Hochwasserschutz und Gewerbegebiete

Hochwasser: Und plötzlich steht die ganze Firma unter Wasser. Foto: victor zastol'skiy - Fotolia.com

Gewerbebetriebe in Hochwassergebieten können etwas aufatmen. Das totale Bauverbot, wie zunächst vom Gesetzgeber vorgesehen, kommt nun doch nicht.

Das seit Anfang 2014 gültige Wassergesetz des Landes sah zunächst ein faktisches Bauverbot für Gewerbebetriebe in solchen Bereichen vor, die von Hochwasser betroffen sein können. Dies sollte auch dann gelten, wenn eine Um- oder Überplanung von bestehenden Gebäuden vorgesehen war. Die IHK Reutlingen hatte sich deutlich gegen die Regelung positioniert und darauf hingewiesen, dass eine starre Regelung Unternehmen letztlich enteignet, da jede Entwicklungsmöglichkeit am bestehenden Standort genommen wird. Es wurde seitens der Wirtschaft darauf gedrungen, Ausnahmen zu ermöglichen bzw. eine Einzelfallprüfung vorzusehen.

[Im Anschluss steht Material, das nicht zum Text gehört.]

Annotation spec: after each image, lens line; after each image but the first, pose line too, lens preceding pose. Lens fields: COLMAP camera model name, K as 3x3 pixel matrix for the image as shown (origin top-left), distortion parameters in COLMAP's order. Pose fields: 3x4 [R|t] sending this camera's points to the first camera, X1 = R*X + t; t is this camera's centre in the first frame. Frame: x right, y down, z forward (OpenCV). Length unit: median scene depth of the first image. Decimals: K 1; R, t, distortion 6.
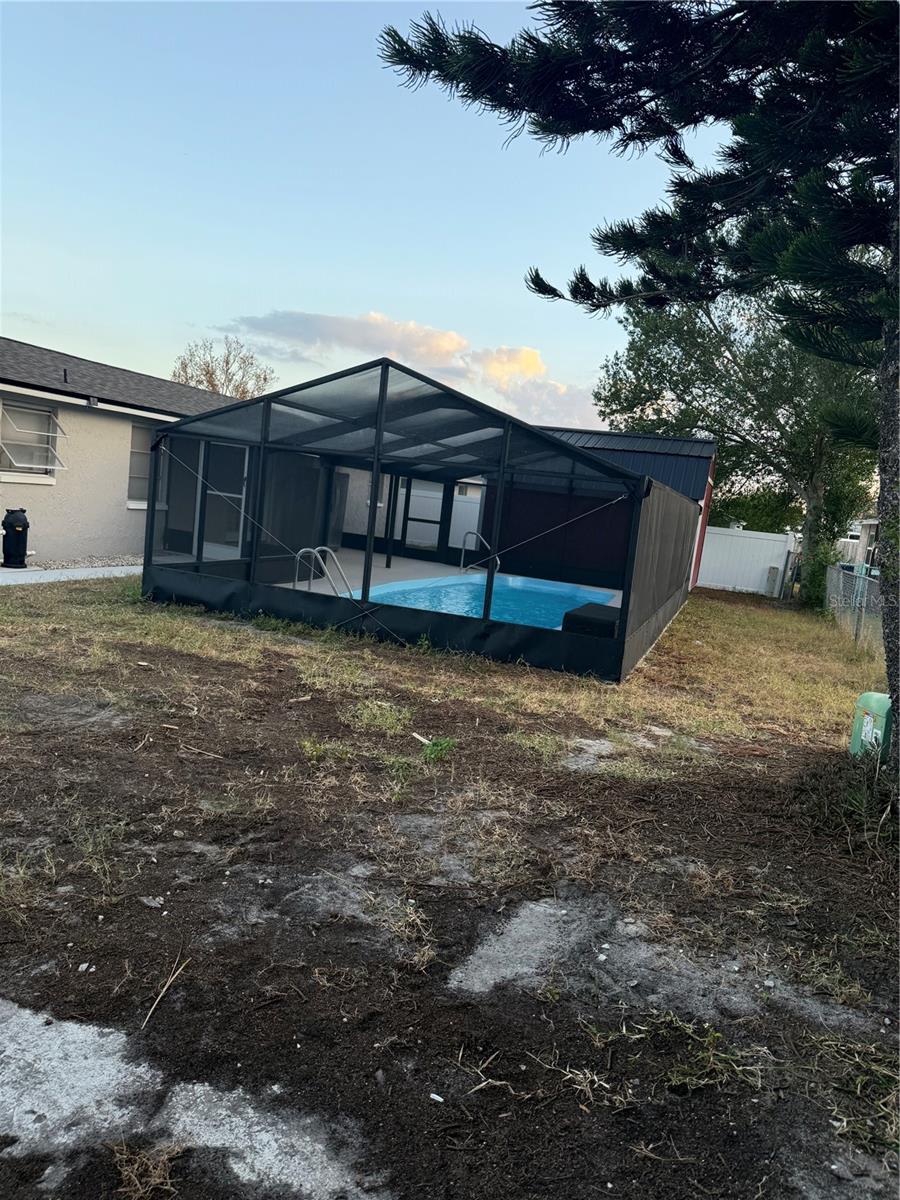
lens RADIAL K [[852.0, 0, 459.1], [0, 852.0, 599.3], [0, 0, 1]] dist [0.038310, -0.053520]
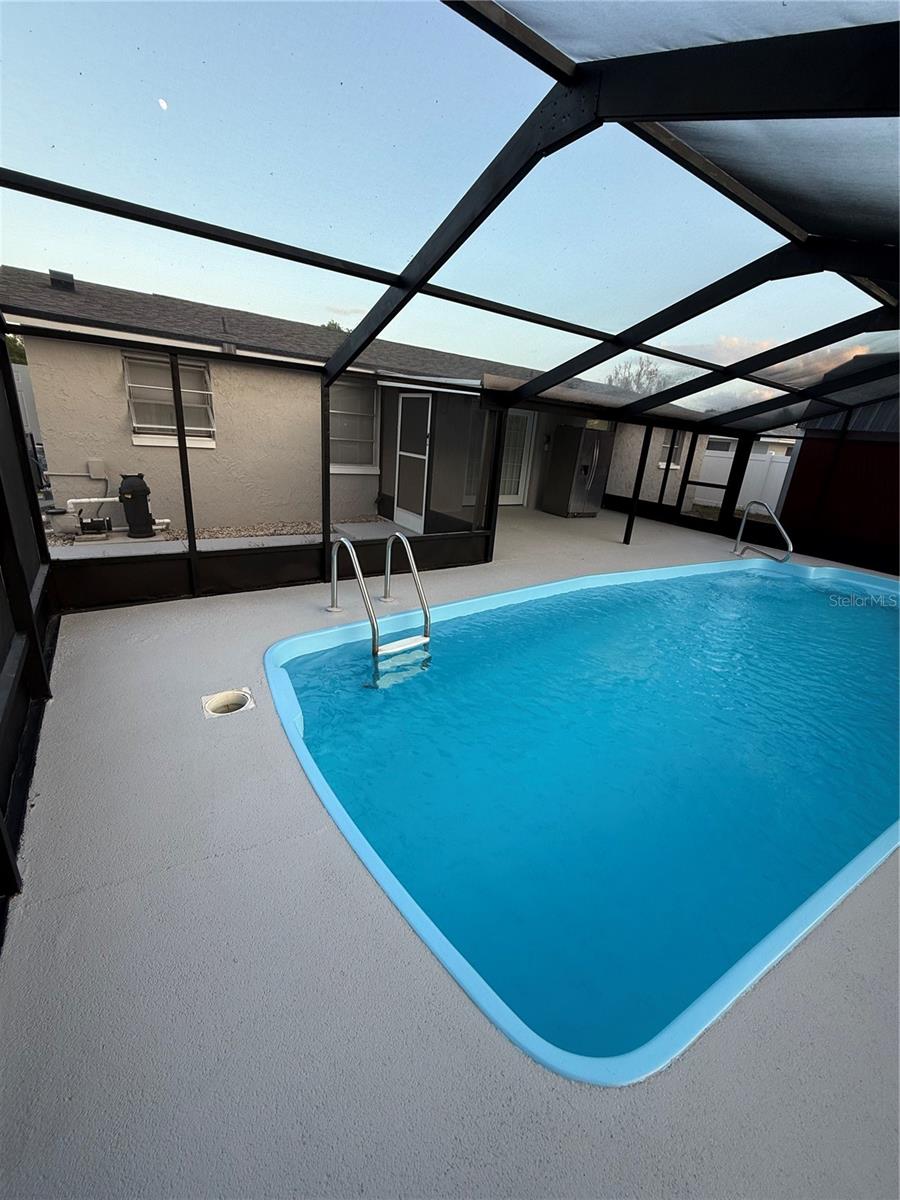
lens RADIAL K [[480.8, 0, 444.0], [0, 480.8, 599.2], [0, 0, 1]] dist [-0.004930, 0.001029]
pose [[0.800018, 0.144580, -0.582296, 0.154407], [-0.056432, 0.984361, 0.166878, -0.149345], [0.597317, -0.100646, 0.795665, 1.491150]]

Die ursprünglich starre Haltung im mittlerweile vom Tisch - dies nicht zuletzt vor dem Hintergrund eines Urteiles des Bundesverwaltungsgerichts vom Juni 2014. Das Gericht hatte klar gemacht, dass sich das Verbot neuer Baugebiete nicht auf die Überplanung bereits bestehender Flächen erstrecken kann. Damit ist die Überplanung und Nachverdichtung auch von Flächen im Innenbereich von Überschwemmungsgebieten möglich. Dies ist jedoch kein Freibrief: Eine Befassung mit den Belangen des Hochwasserschutzes muss ernsthaft erfolgen, sagt das Gericht.

Dazu kommt, dass der § 78 WHG (Wasserhaushaltsgesetz des Bundes) sehr wohl unter bestimmten Voraussetzungen Ausnahmen zulässt. Seine Interpretation wurde auf Expertenebene mittlerweile präzisiert. Das heißt: Eine Baumaßnahme ist möglich, wenn so genannter Retentionsausgleich geschaffen wird und zwar umfangs-, funktionsgleich wie zeitgleich. Retentionsausgleich bedeutet, dass die Überschwemmungsfläche, die verloren geht, an anderer Stelle neu geschaffen wird.

Eine Erleichterung bietet hierbei das auch von der IHK favorisierte Hochwasserschutzregister. Es ermöglicht - vereinfacht gesagt - ein Aufrechnen von Überschwemmungsgebieten und bietet sich auch auf der interkommunalen Ebene an. In der Praxis ist die Schaffung von solchen Flächen für die Kommunen allerdings kostspielig, weil beträchtlicher Rückhalteraum geschaffen werden muss. Die Gemeinden werden die Kosten für die Fläche an die Nutznießer des Ausgleichs weitergeben wollen. Nach ersten Zahlen ist mit neun bis zwölf Euro pro Kubikmeter zu rechnen.

Hochwassergefahrenkarten
Alle im Land bisher verfügbaren Hochwassergefahrenkarten sind in einer interaktiven Karte unter www.hochwasserbw.de einsehbar. Dargestellt sind unter anderem Überschwemmungsflächen und Überflutungstiefen sowie die vorhandenen Schutzeinrichtungen.